*OBJECTIVE:*
Could you convert every line in the rows below into a JSON list of strings, one string per line, skipping any blank lines?

(Excerpt from a dataset)
########

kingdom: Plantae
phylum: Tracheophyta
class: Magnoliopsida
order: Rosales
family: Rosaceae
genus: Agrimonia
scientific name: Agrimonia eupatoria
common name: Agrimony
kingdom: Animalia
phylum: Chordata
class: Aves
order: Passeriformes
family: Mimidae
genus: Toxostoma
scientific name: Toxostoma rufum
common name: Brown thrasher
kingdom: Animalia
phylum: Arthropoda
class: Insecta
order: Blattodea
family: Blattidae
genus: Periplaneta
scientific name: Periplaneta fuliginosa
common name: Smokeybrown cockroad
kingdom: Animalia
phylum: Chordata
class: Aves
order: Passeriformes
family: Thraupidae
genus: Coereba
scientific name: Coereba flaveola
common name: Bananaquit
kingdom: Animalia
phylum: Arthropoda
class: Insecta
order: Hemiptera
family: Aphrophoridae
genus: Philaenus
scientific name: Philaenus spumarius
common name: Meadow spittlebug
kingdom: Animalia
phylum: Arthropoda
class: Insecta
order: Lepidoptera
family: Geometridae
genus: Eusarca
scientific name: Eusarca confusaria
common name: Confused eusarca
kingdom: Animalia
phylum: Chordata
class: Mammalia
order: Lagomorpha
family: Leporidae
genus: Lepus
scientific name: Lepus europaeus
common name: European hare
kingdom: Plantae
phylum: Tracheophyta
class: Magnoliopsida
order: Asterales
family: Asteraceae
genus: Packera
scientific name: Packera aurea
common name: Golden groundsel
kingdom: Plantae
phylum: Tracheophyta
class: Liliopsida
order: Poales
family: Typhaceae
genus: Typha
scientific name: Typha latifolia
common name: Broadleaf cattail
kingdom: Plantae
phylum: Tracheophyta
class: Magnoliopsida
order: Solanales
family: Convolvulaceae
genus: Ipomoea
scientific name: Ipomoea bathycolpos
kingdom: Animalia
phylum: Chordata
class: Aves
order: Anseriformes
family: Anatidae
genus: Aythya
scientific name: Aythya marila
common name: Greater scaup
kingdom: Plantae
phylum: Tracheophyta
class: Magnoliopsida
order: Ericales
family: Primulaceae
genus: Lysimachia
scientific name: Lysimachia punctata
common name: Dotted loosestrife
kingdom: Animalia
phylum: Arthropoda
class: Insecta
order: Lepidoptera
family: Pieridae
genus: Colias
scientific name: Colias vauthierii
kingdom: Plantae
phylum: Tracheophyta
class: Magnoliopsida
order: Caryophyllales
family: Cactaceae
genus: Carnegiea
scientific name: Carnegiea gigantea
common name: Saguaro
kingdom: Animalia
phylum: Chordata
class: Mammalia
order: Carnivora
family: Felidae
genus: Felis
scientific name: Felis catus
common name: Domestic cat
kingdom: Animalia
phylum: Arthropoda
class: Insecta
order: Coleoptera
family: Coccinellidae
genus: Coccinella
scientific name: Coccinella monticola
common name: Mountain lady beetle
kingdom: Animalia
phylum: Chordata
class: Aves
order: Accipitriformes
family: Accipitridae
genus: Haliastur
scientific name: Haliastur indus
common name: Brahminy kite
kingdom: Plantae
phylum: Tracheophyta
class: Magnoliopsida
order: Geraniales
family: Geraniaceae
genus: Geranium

########

*FINISHED ANSWER:*
[
  "kingdom: Plantae",
  "phylum: Tracheophyta",
  "class: Magnoliopsida",
  "order: Rosales",
  "family: Rosaceae",
  "genus: Agrimonia",
  "scientific name: Agrimonia eupatoria",
  "common name: Agrimony",
  "kingdom: Animalia",
  "phylum: Chordata",
  "class: Aves",
  "order: Passeriformes",
  "family: Mimidae",
  "genus: Toxostoma",
  "scientific name: Toxostoma rufum",
  "common name: Brown thrasher",
  "kingdom: Animalia",
  "phylum: Arthropoda",
  "class: Insecta",
  "order: Blattodea",
  "family: Blattidae",
  "genus: Periplaneta",
  "scientific name: Periplaneta fuliginosa",
  "common name: Smokeybrown cockroad",
  "kingdom: Animalia",
  "phylum: Chordata",
  "class: Aves",
  "order: Passeriformes",
  "family: Thraupidae",
  "genus: Coereba",
  "scientific name: Coereba flaveola",
  "common name: Bananaquit",
  "kingdom: Animalia",
  "phylum: Arthropoda",
  "class: Insecta",
  "order: Hemiptera",
  "family: Aphrophoridae",
  "genus: Philaenus",
  "scientific name: Philaenus spumarius",
  "common name: Meadow spittlebug",
  "kingdom: Animalia",
  "phylum: Arthropoda",
  "class: Insecta",
  "order: Lepidoptera",
  "family: Geometridae",
  "genus: Eusarca",
  "scientific name: Eusarca confusaria",
  "common name: Confused eusarca",
  "kingdom: Animalia",
  "phylum: Chordata",
  "class: Mammalia",
  "order: Lagomorpha",
  "family: Leporidae",
  "genus: Lepus",
  "scientific name: Lepus europaeus",
  "common name: European hare",
  "kingdom: Plantae",
  "phylum: Tracheophyta",
  "class: Magnoliopsida",
  "order: Asterales",
  "family: Asteraceae",
  "genus: Packera",
  "scientific name: Packera aurea",
  "common name: Golden groundsel",
  "kingdom: Plantae",
  "phylum: Tracheophyta",
  "class: Liliopsida",
  "order: Poales",
  "family: Typhaceae",
  "genus: Typha",
  "scientific name: Typha latifolia",
  "common name: Broadleaf cattail",
  "kingdom: Plantae",
  "phylum: Tracheophyta",
  "class: Magnoliopsida",
  "order: Solanales",
  "family: Convolvulaceae",
  "genus: Ipomoea",
  "scientific name: Ipomoea bathycolpos",
  "kingdom: Animalia",
  "phylum: Chordata",
  "class: Aves",
  "order: Anseriformes",
  "family: Anatidae",
  "genus: Aythya",
  "scientific name: Aythya marila",
  "common name: Greater scaup",
  "kingdom: Plantae",
  "phylum: Tracheophyta",
  "class: Magnoliopsida",
  "order: Ericales",
  "family: Primulaceae",
  "genus: Lysimachia",
  "scientific name: Lysimachia punctata",
  "common name: Dotted loosestrife",
  "kingdom: Animalia",
  "phylum: Arthropoda",
  "class: Insecta",
  "order: Lepidoptera",
  "family: Pieridae",
  "genus: Colias",
  "scientific name: Colias vauthierii",
  "kingdom: Plantae",
  "phylum: Tracheophyta",
  "class: Magnoliopsida",
  "order: Caryophyllales",
  "family: Cactaceae",
  "genus: Carnegiea",
  "scientific name: Carnegiea gigantea",
  "common name: Saguaro",
  "kingdom: Animalia",
  "phylum: Chordata",
  "class: Mammalia",
  "order: Carnivora",
  "family: Felidae",
  "genus: Felis",
  "scientific name: Felis catus",
  "common name: Domestic cat",
  "kingdom: Animalia",
  "phylum: Arthropoda",
  "class: Insecta",
  "order: Coleoptera",
  "family: Coccinellidae",
  "genus: Coccinella",
  "scientific name: Coccinella monticola",
  "common name: Mountain lady beetle",
  "kingdom: Animalia",
  "phylum: Chordata",
  "class: Aves",
  "order: Accipitriformes",
  "family: Accipitridae",
  "genus: Haliastur",
  "scientific name: Haliastur indus",
  "common name: Brahminy kite",
  "kingdom: Plantae",
  "phylum: Tracheophyta",
  "class: Magnoliopsida",
  "order: Geraniales",
  "family: Geraniaceae",
  "genus: Geranium"
]